**Requirement:** What you produce should be every line from the data that includes "High".

**Records supplied:**
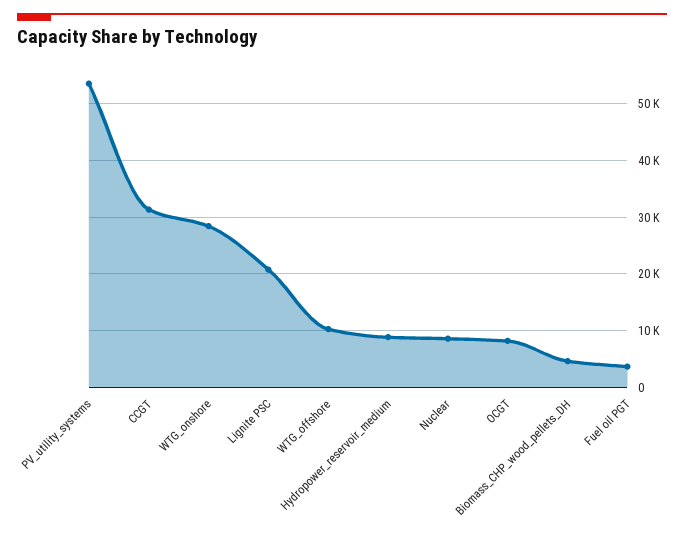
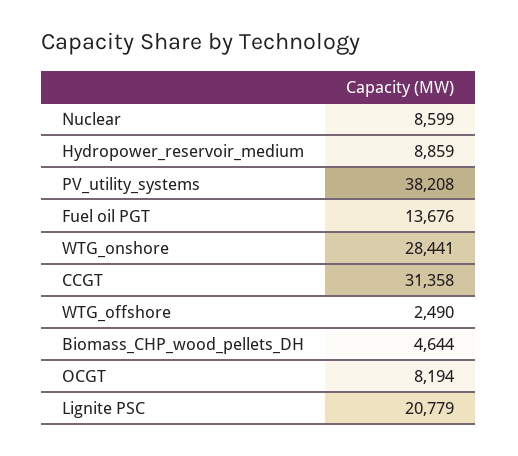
PV_utility_systems: 54000 -> 38208
WTG_offshore: 10000 -> 2490
Fuel oil PGT: 4000 -> 13676

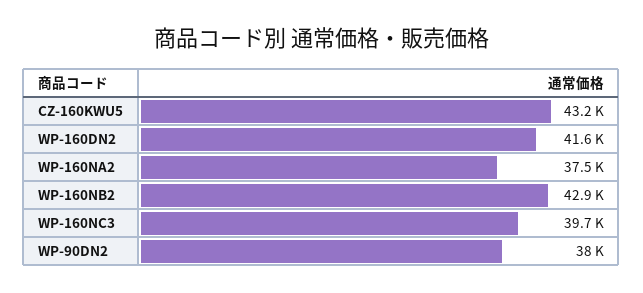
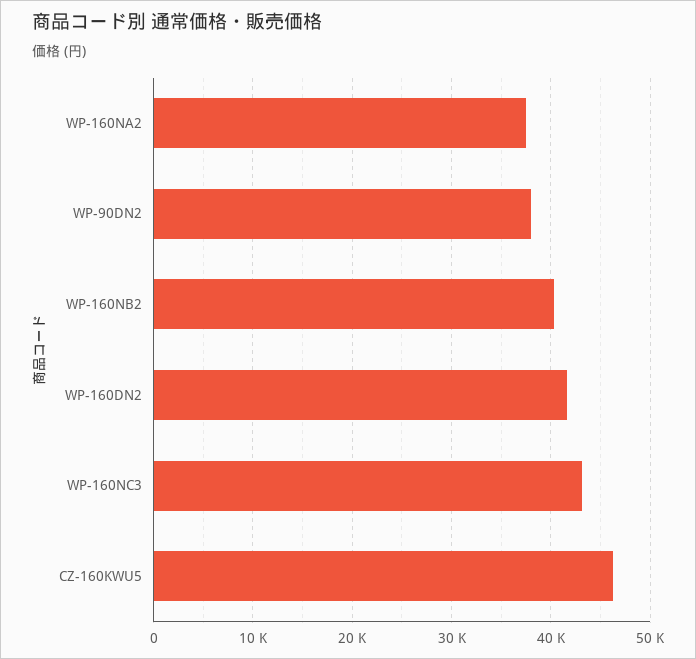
CZ-160KWU5: 43200 -> 46000
WP-160NB2: 42900 -> 40000
WP-160NC3: 39700 -> 43000

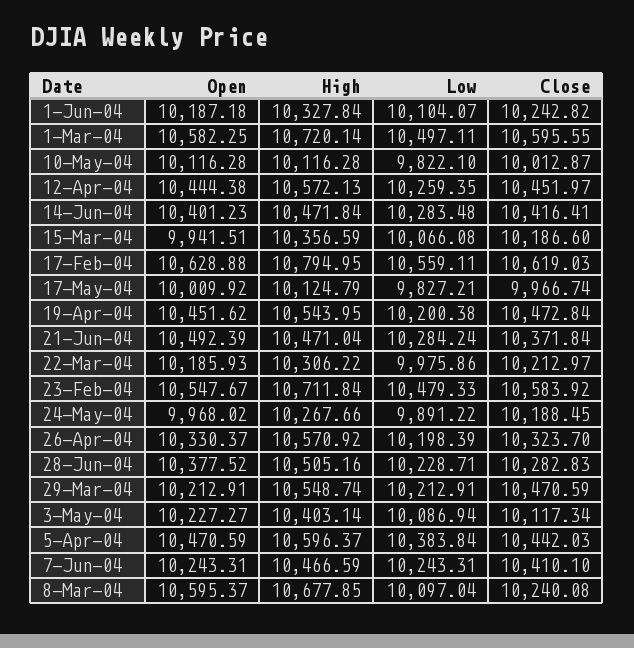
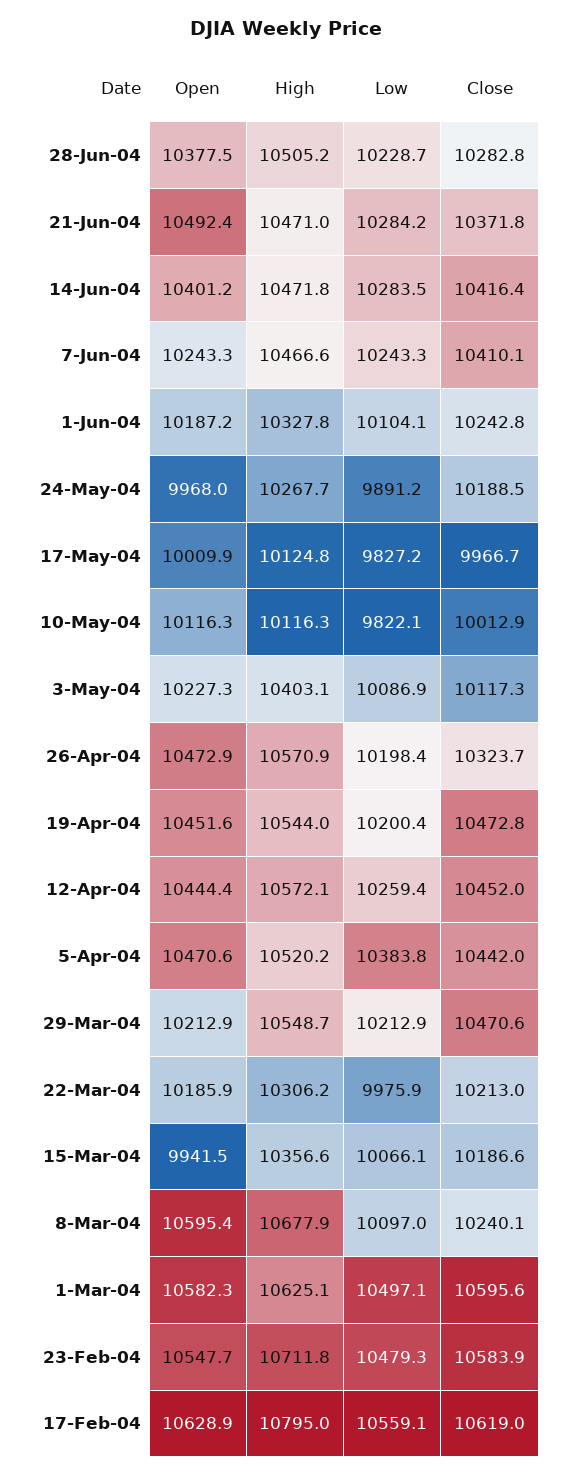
High, 1-Mar-04: 10720.14 -> 10625.1
Open, 26-Apr-04: 10330.37 -> 10472.9
High, 5-Apr-04: 10596.37 -> 10520.2

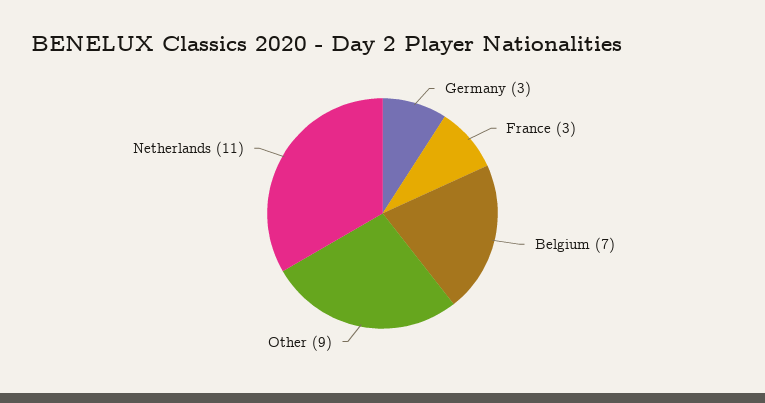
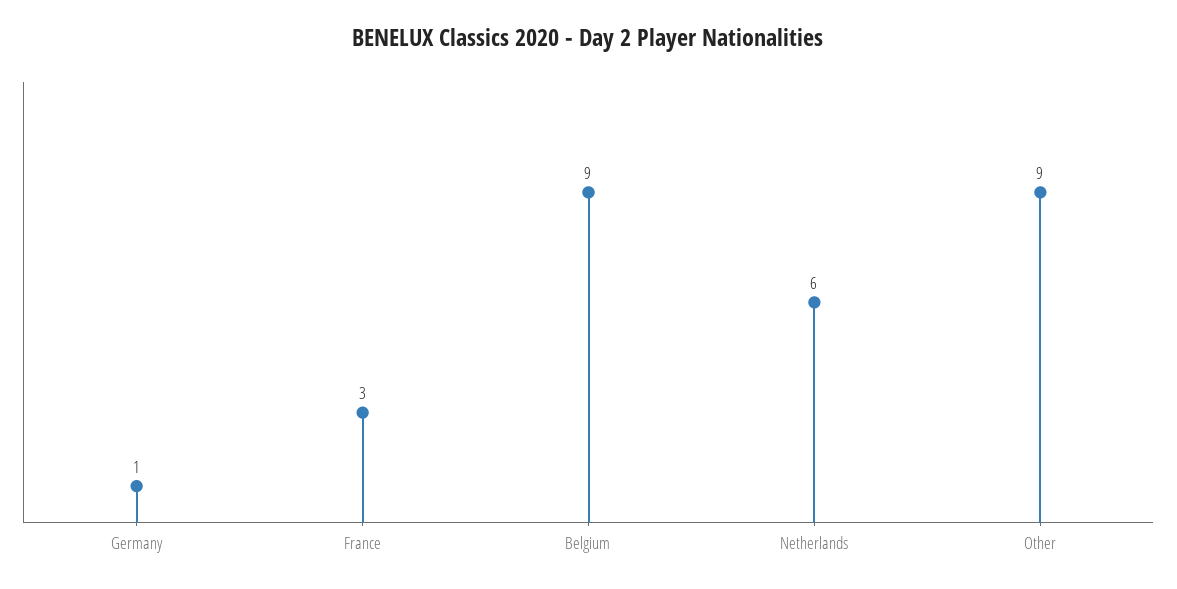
Germany: 3 -> 1
Belgium: 7 -> 9
Netherlands: 11 -> 6

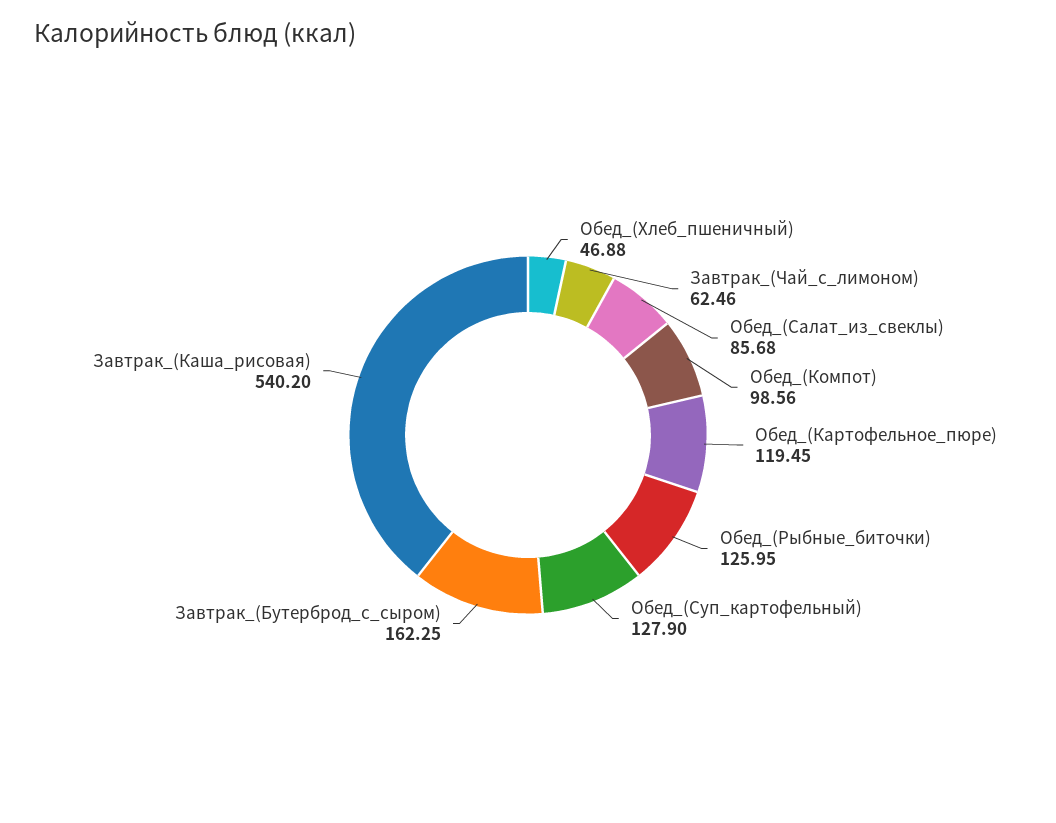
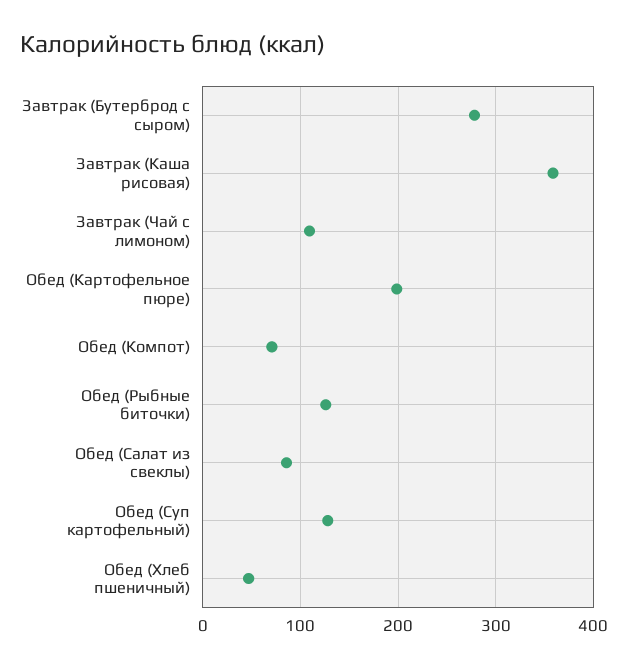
Завтрак_(Чай_с_лимоном): 62.46 -> 110
Обед_(Компот): 98.56 -> 70
Обед_(Картофельное_пюре): 119.45 -> 200
Завтрак_(Бутерброд_с_сыром): 162.25 -> 280
Завтрак_(Каша_рисовая): 540.2 -> 360

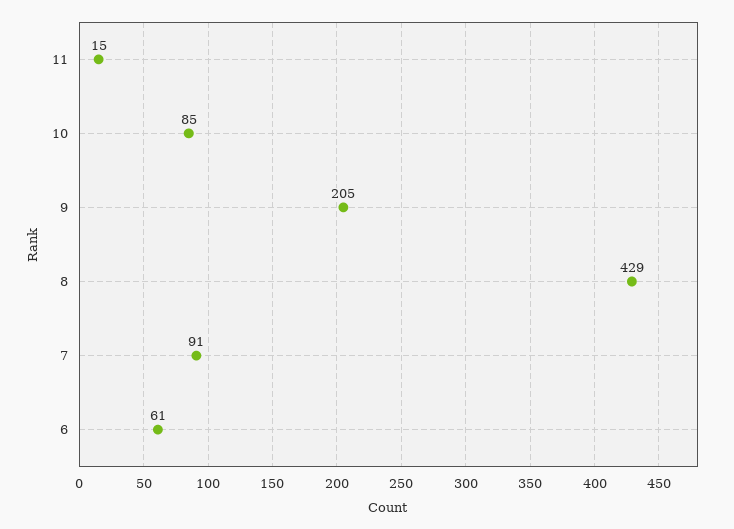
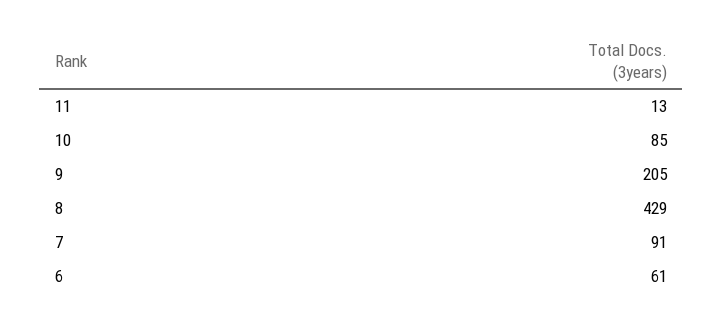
11: 15 -> 13

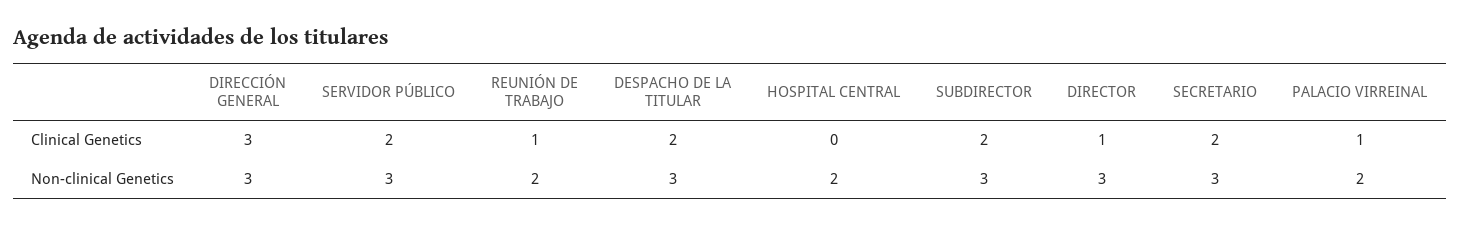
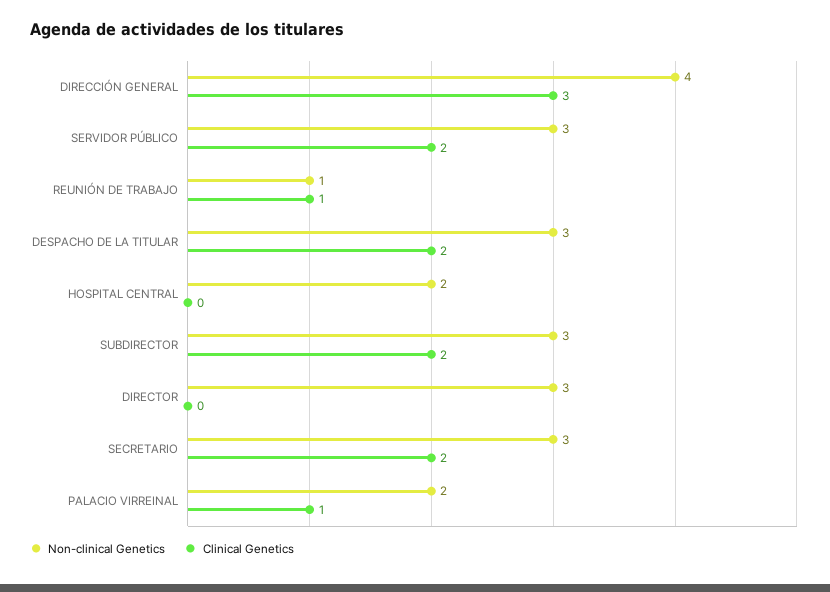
Clinical Genetics, DIRECTOR: 1 -> 0
Non-clinical Genetics, DIRECCIÓN GENERAL: 3 -> 4
Non-clinical Genetics, REUNIÓN DE TRABAJO: 2 -> 1

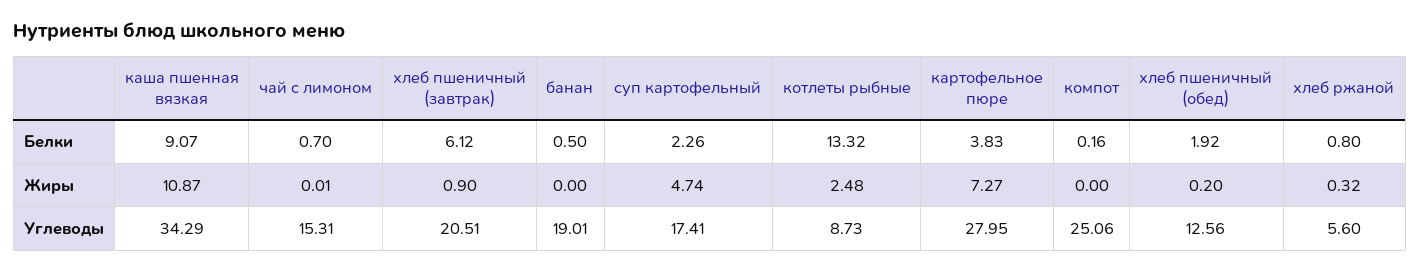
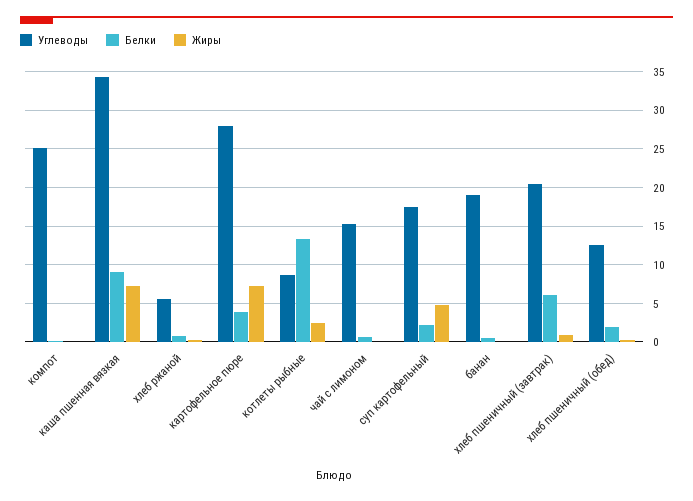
Жиры, каша пшенная вязкая: 10.87 -> 7

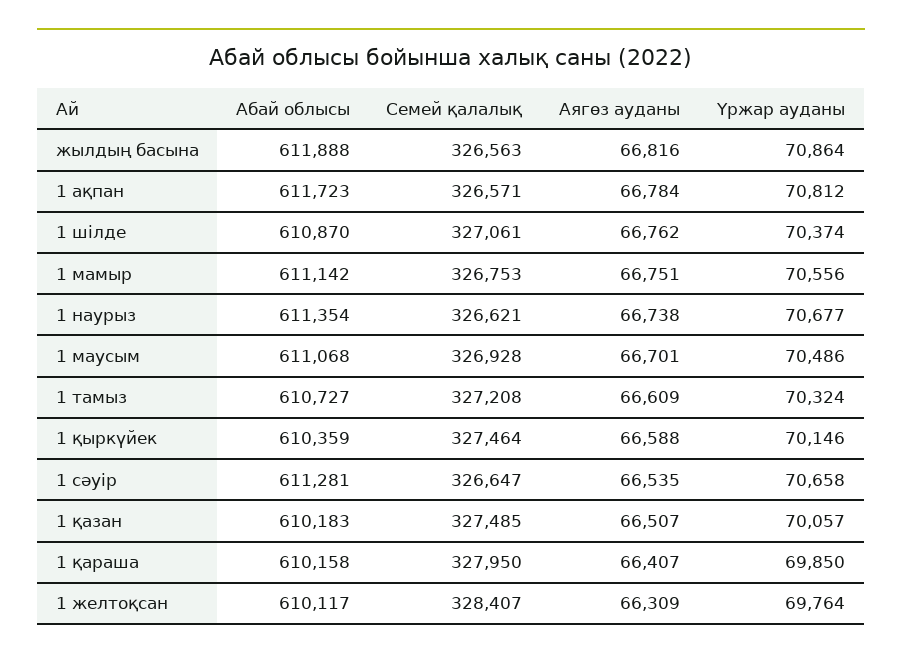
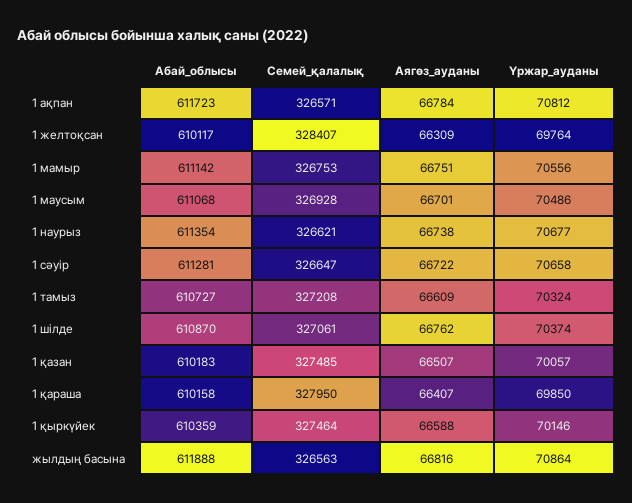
Аягөз ауданы, 1 сәуір: 66535 -> 66722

**Exercise response:**
High, 1-Mar-04: 10720.14 -> 10625.1
High, 5-Apr-04: 10596.37 -> 10520.2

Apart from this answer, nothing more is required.